Among the cohort, 651 patients (37.0%) were classified as low risk by CP-GEP. Within this low-risk group, 46 (7.1%) had a positive SLN, corresponding to an NPV of 92.9% (95% CI, 90.7%-94.8%), confirming that the test reliably identifies patients with a low likelihood of nodal metastasis. High-risk patients had a substantially higher SLN-positive rate of 23.8% (264/1110), indicating approximately a threefold increased risk relative to low-risk counterparts.
The proportion of patients deemed low risk decreased with advancing tumor category: 68.2% for T1, 32.9% for T2, and only 2.8% for T3 melanomas, demonstrating the CP-GEP test’s capability to integrate tumor burden into risk stratification. The test’s discriminative ability remained consistent across different primary tumor sites, histologic subtypes, and mitotic counts.
In clinically relevant subpopulations such as stage IB disease (n=1187) and patients aged 65 years or older (n=832), the CP-GEP test similarly stratified patients with roughly 6.5-6.6% SLN positivity in low-risk groups versus approximately 18-20% in high-risk groups, underscoring its broad applicability.
Expert Commentary
The MERLIN_001 study addresses a critical challenge in melanoma management by combining molecular profiling and clinicopathological features to refine patient selection for SLNB. Its prospective, multicentric design with blinded outcome assessment strengthens the validity and generalizability of findings.
The observed high NPV supports the potential of CP-GEP to safely reduce unnecessary SLNB in selected patients, particularly those with lower tumor burden and favorable molecular profiles. Given the morbidity and costs associated with SLNB, integrating CP-GEP into clinical pathways could enhance personalized care and resource utilization.

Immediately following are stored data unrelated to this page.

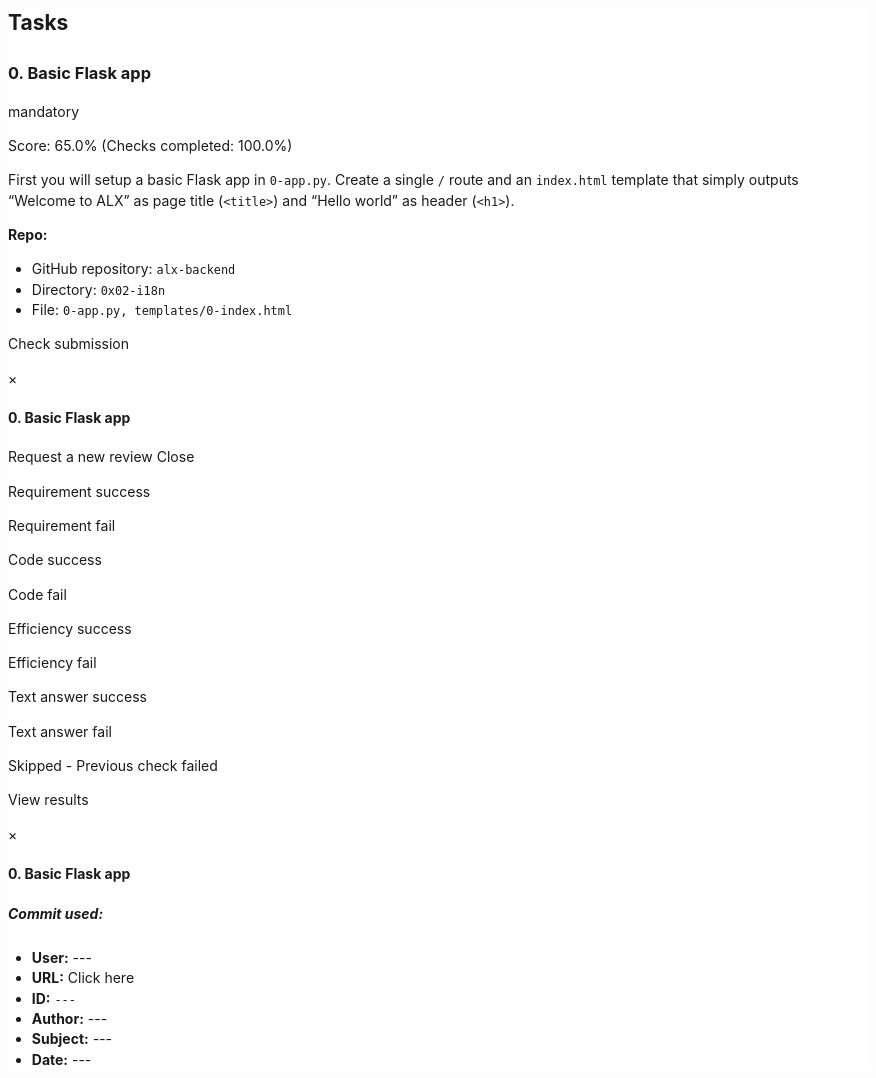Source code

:## Tasks

### 0\. Basic Flask app

mandatory

Score: 65.0% (Checks completed: 100.0%)

First you will setup a basic Flask app in `0-app.py`. Create a single `/` route and an `index.html` template that simply outputs “Welcome to ALX” as page title (`<title>`) and “Hello world” as header (`<h1>`).

**Repo:**

-   GitHub repository: `alx-backend`
-   Directory: `0x02-i18n`
-   File: `0-app.py, templates/0-index.html`

Check submission

×

#### 0\. Basic Flask app

Request a new review Close

Requirement success

Requirement fail

Code success

Code fail

Efficiency success

Efficiency fail

Text answer success

Text answer fail

Skipped - Previous check failed

View results

×

#### 0\. Basic Flask app

##### Commit used:

-   **User:** \---
-   **URL:** Click here
-   **ID:** `---`
-   **Author:** \---
-   **Subject:** _\---_
-   **Date:** \---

However, the test did not eliminate SLN positivity in the low-risk group entirely (7.1%), reflecting an inherent trade-off between sensitivity and specificity. Clinicians must weigh the risk of missing nodal metastases against surgical risks and patient preferences. Additional outcome data regarding prognosis post-negative SLNB with CP-GEP stratification, not yet reported, will provide further insight into long-term safety.
Limitations include the applicability primarily to T1-T3 tumors and the need for broader validation across diverse populations. Cost-effectiveness analyses and integration into existing clinical decision frameworks remain future challenges.
Conclusion
The MERLIN_001 study robustly validates a combined clinicopathological and gene expression profile test to predict sentinel lymph node metastasis risk in cutaneous melanoma patients. With a high negative predictive value and consistent performance across tumor features and patient demographics, CP-GEP testing offers a valuable tool to refine SLNB decision-making. In appropriately selected patients, this approach supports a more individualized, less invasive management strategy, facilitating shared decision-making between surgeons and patients while potentially minimizing surgical morbidity.

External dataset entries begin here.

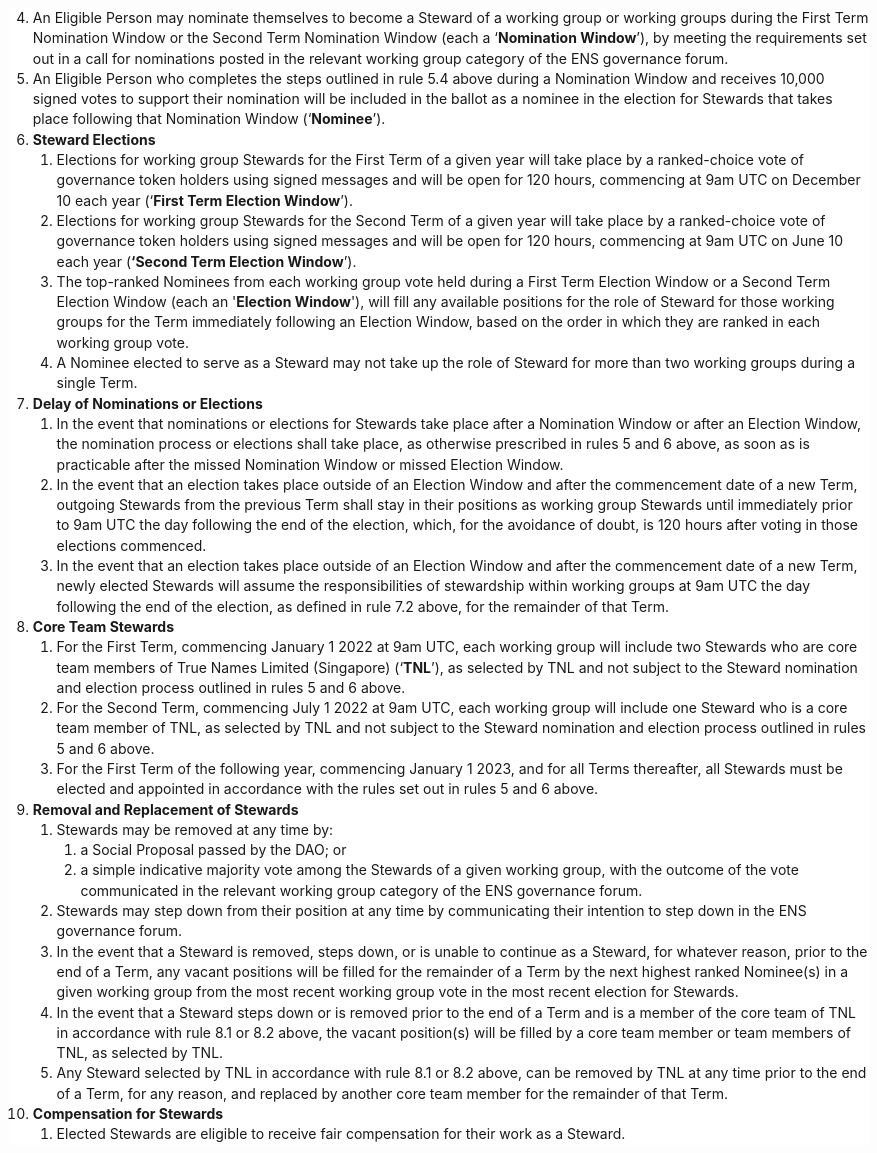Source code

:    4. An Eligible Person may nominate themselves to become a Steward of a working group or working groups during the First Term Nomination Window or the Second Term Nomination Window (each a ‘**Nomination Window**’), by meeting the requirements set out in a call for nominations posted in the relevant working group category of the ENS governance forum.
   5. An Eligible Person who completes the steps outlined in rule 5.4 above during a Nomination Window and receives 10,000 signed votes to support their nomination will be included in the ballot as a nominee in the election for Stewards that takes place following that Nomination Window (‘**Nominee**’).
6. **Steward Elections**
   1. Elections for working group Stewards for the First Term of a given year will take place by a ranked-choice vote of governance token holders using signed messages and will be open for 120 hours, commencing at 9am UTC on December 10 each year (‘**First Term Election Window**’).
   2. Elections for working group Stewards for the Second Term of a given year will take place by a ranked-choice vote of governance token holders using signed messages and will be open for 120 hours, commencing at 9am UTC on June 10 each year (**‘Second Term Election Window**’).
   3. The top-ranked Nominees from each working group vote held during a First Term Election Window or a Second Term Election Window (each an '**Election Window**'), will fill any available positions for the role of Steward for those working groups for the Term immediately following an Election Window, based on the order in which they are ranked in each working group vote.
   4. A Nominee elected to serve as a Steward may not take up the role of Steward for more than two working groups during a single Term.
7. **Delay of Nominations or Elections**
   1. In the event that nominations or elections for Stewards take place after a Nomination Window or after an Election Window, the nomination process or elections shall take place, as otherwise prescribed in rules 5 and 6 above, as soon as is practicable after the missed Nomination Window or missed Election Window.
   2. In the event that an election takes place outside of an Election Window and after the commencement date of a new Term, outgoing Stewards from the previous Term shall stay in their positions as working group Stewards until immediately prior to 9am UTC the day following the end of the election, which, for the avoidance of doubt, is 120 hours after voting in those elections commenced.
   3. In the event that an election takes place outside of an Election Window and after the commencement date of a new Term, newly elected Stewards will assume the responsibilities of stewardship within working groups at 9am UTC the day following the end of the election, as defined in rule 7.2 above, for the remainder of that Term.
8. **Core Team Stewards**
   1. For the First Term, commencing January 1 2022 at 9am UTC, each working group will include two Stewards who are core team members of True Names Limited (Singapore) (‘**TNL**’), as selected by TNL and not subject to the Steward nomination and election process outlined in rules 5 and 6 above.
   2. For the Second Term, commencing July 1 2022 at 9am UTC, each working group will include one Steward who is a core team member of TNL, as selected by TNL and not subject to the Steward nomination and election process outlined in rules 5 and 6 above.
   3. For the First Term of the following year, commencing January 1 2023, and for all Terms thereafter, all Stewards must be elected and appointed in accordance with the rules set out in rules 5 and 6 above.
9. **Removal and Replacement of Stewards**
   1. Stewards may be removed at any time by:
      1. a Social Proposal passed by the DAO; or
      2. a simple indicative majority vote among the Stewards of a given working group, with the outcome of the vote communicated in the relevant working group category of the ENS governance forum.
   2. Stewards may step down from their position at any time by communicating their intention to step down in the ENS governance forum.
   3. In the event that a Steward is removed, steps down, or is unable to continue as a Steward, for whatever reason, prior to the end of a Term, any vacant positions will be filled for the remainder of a Term by the next highest ranked Nominee(s) in a given working group from the most recent working group vote in the most recent election for Stewards.
   4. In the event that a Steward steps down or is removed prior to the end of a Term and is a member of the core team of TNL in accordance with rule 8.1 or 8.2 above, the vacant position(s) will be filled by a core team member or team members of TNL, as selected by TNL.
   5. Any Steward selected by TNL in accordance with rule 8.1 or 8.2 above, can be removed by TNL at any time prior to the end of a Term, for any reason, and replaced by another core team member for the remainder of that Term.
10. **Compensation for Stewards**
    1. Elected Stewards are eligible to receive fair compensation for their work as a Steward.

Ongoing research should focus on long-term outcomes, external validations, and health-economic impacts to fully establish CP-GEP’s role in standard melanoma care.
Funding and Clinical Trials
The MERLIN_001 study was conducted at multiple academic centers with funding sources not explicitly detailed in the reported article. The clinicaltrials.gov registration and detailed funding disclosures are pending publication.
References
Hieken TJ, Egger ME, Angeles CV, et al. Gene Expression Profile-Based Test to Predict Melanoma Sentinel Node Status: The MERLIN_001 Study. JAMA Surg. 2025 Oct 22:e254399. doi: 10.1001/jamasurg.2025.4399. Epub ahead of print. PMID: 41123931; PMCID: PMC12547680.